— Supplied text —
SECURITIES AND EXCHANGE COMMISSION

Washington, D.C. 20549

 

 

 

FORM 8-K

 

 

 

CURRENT REPORT

PURSUANT TO SECTION 13 OR 15(d)

OF THE SECURITIES EXCHANGE ACT OF 1934

 

Date of Report (Date of earliest event reported): April 26, 2024

 

 

 

PYROPHYTE ACQUISITION CORP.

(Exact name of registrant as specified in its Articles)

 

 

 

Cayman Islands   001-40957   N/A

(State or other jurisdiction
of incorporation)

 

(Commission File Number)

 

(IRS. Employer
Identification No.)

 

3262 Westheimer Road

Suite 706

Houston, Texas 77098

(Address of principal executive offices, including zip code)

 

Registrant’s telephone number, including area code: 1 (281701-4234

 

Not Applicable

(Former name or former address, if changed since last report)

 

 

 

Check the appropriate box below if the Form 8-K filing is intended to simultaneously satisfy the filing obligation of the registrant under any of the following provisions:

 

Written communications pursuant to Rule 425 under the Securities Act (17 CFR 230.425)

 

Soliciting material pursuant to Rule 14a-12 under the Exchange Act (17 CFR 240.14a-12)

 

Pre-commencement communications pursuant to Rule 14d-2(b) under the Exchange Act (17 CFR 240.14d-2(b))

 

Pre-commencement communications pursuant to Rule 13e-4(c) under the Exchange Act (17 CFR 240.13e-4(c))

 

Securities registered pursuant to Section 12(b) of the Act:

 

Title of each class   Trading Symbol(s)  

Name of each exchange on which registered

Units, each consisting of one Class A ordinary share, $0.0001 par value, and one-half of one redeemable warrant   PHYT.U   The New York Stock Exchange
Class A ordinary shares, par value $0.0001 par value   PHYT   The New York Stock Exchange
Redeemable warrants, each warrant exercisable for one Class A ordinary share, each at an exercise price of $11.50 per share   PHYT WS   The New York Stock Exchange

 

Indicate by check mark whether the registrant is an emerging growth company as defined in Rule 405 of the Securities Act of 1933 (§230.405 of this chapter) or Rule 12b-2 of the Securities Exchange Act of 1934 (§240.12b-2 of this chapter).

 

Emerging growth company

 

If an emerging growth company, indicate by check mark if the registrant has elected not to use the extended transition period for complying with any new or revised financial accounting standards provided pursuant to Section 13(a) of the Exchange Act.

 

 

 

 

 

 

Item 1.01. Entry into a Material Definitive Agreement.

— Directions —
Extract the passage of the Form 8-K cover page that begins at the words "Written communications pursuant" and stops after "(17 CFR 240.14d-2(b))".

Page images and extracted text
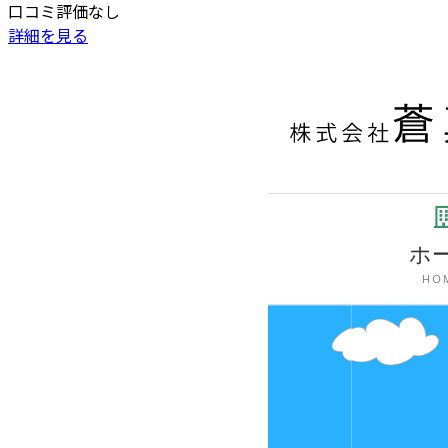
口コミ評価なし
詳細を見る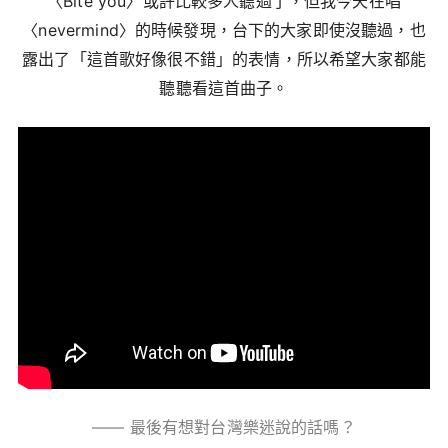
〈Bite you〉或許比較多人聽過了，但我今天在唱
〈nevermind〉的時候發現，台下的大家即使沒聽過，也
露出了「這首歌好像很不錯」的表情，所以希望大家都能
聽聽看這首曲子。
—— 最後有想對台灣樂迷說的話嗎？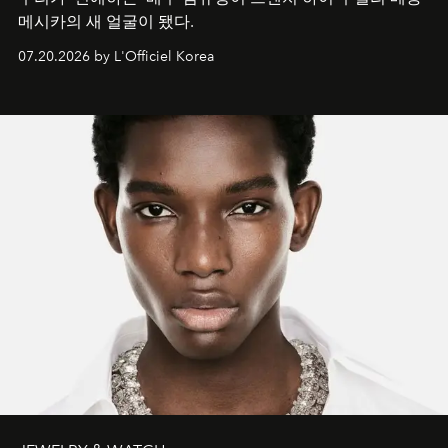
메시카의 새 얼굴이 됐다.
07.20.2026 by L'Officiel Korea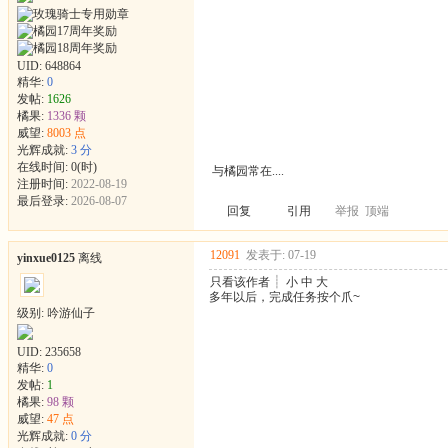
UID:
648864
精华:
0
发帖:
1626
橘果:
1336 颗
威望:
8003 点
光辉成就:
3 分
在线时间: 0(时)
与橘园常在....
注册时间:
2022-08-19
最后登录:
2026-08-07
回复
引用
举报
顶端
12091
发表于: 07-19
yinxue0125
离线
只看该作者
┊
小
中
大
多年以后，完成任务按个爪~
级别: 吟游仙子
UID:
235658
精华:
0
发帖:
1
橘果:
98 颗
威望:
47 点
光辉成就:
0 分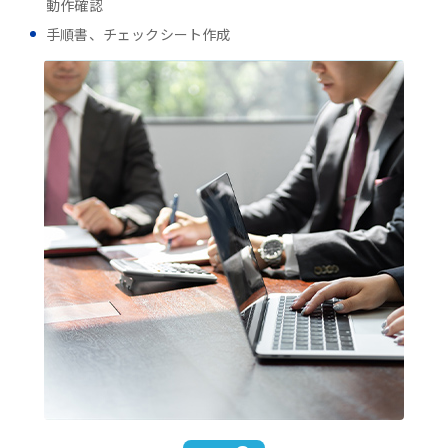
動作確認
手順書、チェックシート作成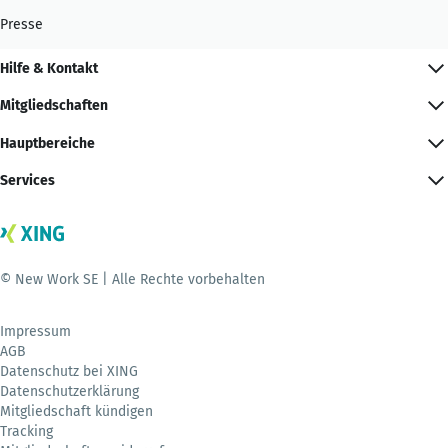
Presse
Hilfe & Kontakt
Mitgliedschaften
Hauptbereiche
Services
© New Work SE | Alle Rechte vorbehalten
Impressum
AGB
Datenschutz bei XING
Datenschutzerklärung
Mitgliedschaft kündigen
Tracking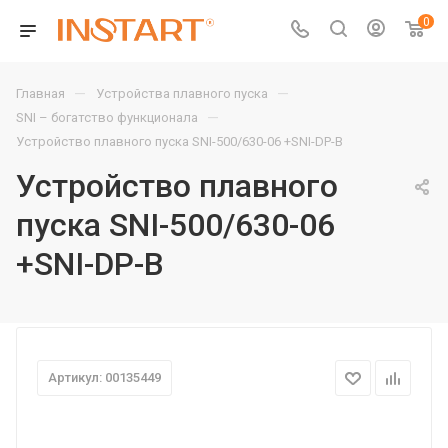
0
—
—
Главная
Устройства плавного пуска
—
SNI – богатство функционала
Устройство плавного пуска SNI-500/630-06 +SNI-DP-B
Устройство плавного
пуска SNI-500/630-06
+SNI-DP-B
Артикул: 00135449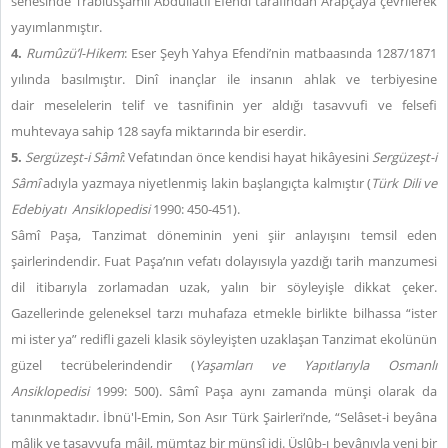
senesinde Trablusşamlı Abdullatîf Efendi tarafından Arapçaya çevrilerek
yayımlanmıştır.
4.
Rumûzü’l-Hikem
: Eser Şeyh Yahya Efendi’nin matbaasında 1287/1871
yılında basılmıştır. Dinî inançlar ile insanın ahlak ve terbiyesine
dair meselelerin telif ve tasnifinin yer aldığı tasavvufi ve felsefi
muhtevaya sahip 128 sayfa miktarında bir eserdir.
5.
Sergüzeşt-i Sâmî
: Vefatından önce kendisi hayat hikâyesini
Sergüzeşt-i
Sâmî
adıyla yazmaya niyetlenmiş lakin başlangıçta kalmıştır (
Türk Dili ve
Edebiyatı Ansiklopedisi
1990: 450-451).
Sâmî Paşa, Tanzimat döneminin yeni şiir anlayışını temsil eden
şairlerindendir. Fuat Paşa’nın vefatı dolayısıyla yazdığı tarih manzumesi
dil itibarıyla zorlamadan uzak, yalın bir söyleyişle dikkat çeker.
Gazellerinde geleneksel tarzı muhafaza etmekle birlikte bilhassa “ister
mi ister ya” redifli gazeli klasik söyleyişten uzaklaşan Tanzimat ekolünün
güzel tecrübelerindendir (
Yaşamları ve Yapıtlarıyla Osmanlı
Ansiklopedisi
1999: 500). Sâmî Paşa aynı zamanda münşi olarak da
tanınmaktadır. İbnü'l-Emin, Son Asır Türk Şairleri’nde, “Selâset-i beyâna
mâlik ve tasavvufa mâil, mümtaz bir münşî idi. Üslûb-ı beyânıyla yeni bir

— Your solution —
Written communications pursuant to Rule 425 under the Securities Act (17 CFR 230.425)

 

Soliciting material pursuant to Rule 14a-12 under the Exchange Act (17 CFR 240.14a-12)

 

Pre-commencement communications pursuant to Rule 14d-2(b) under the Exchange Act (17 CFR 240.14d-2(b))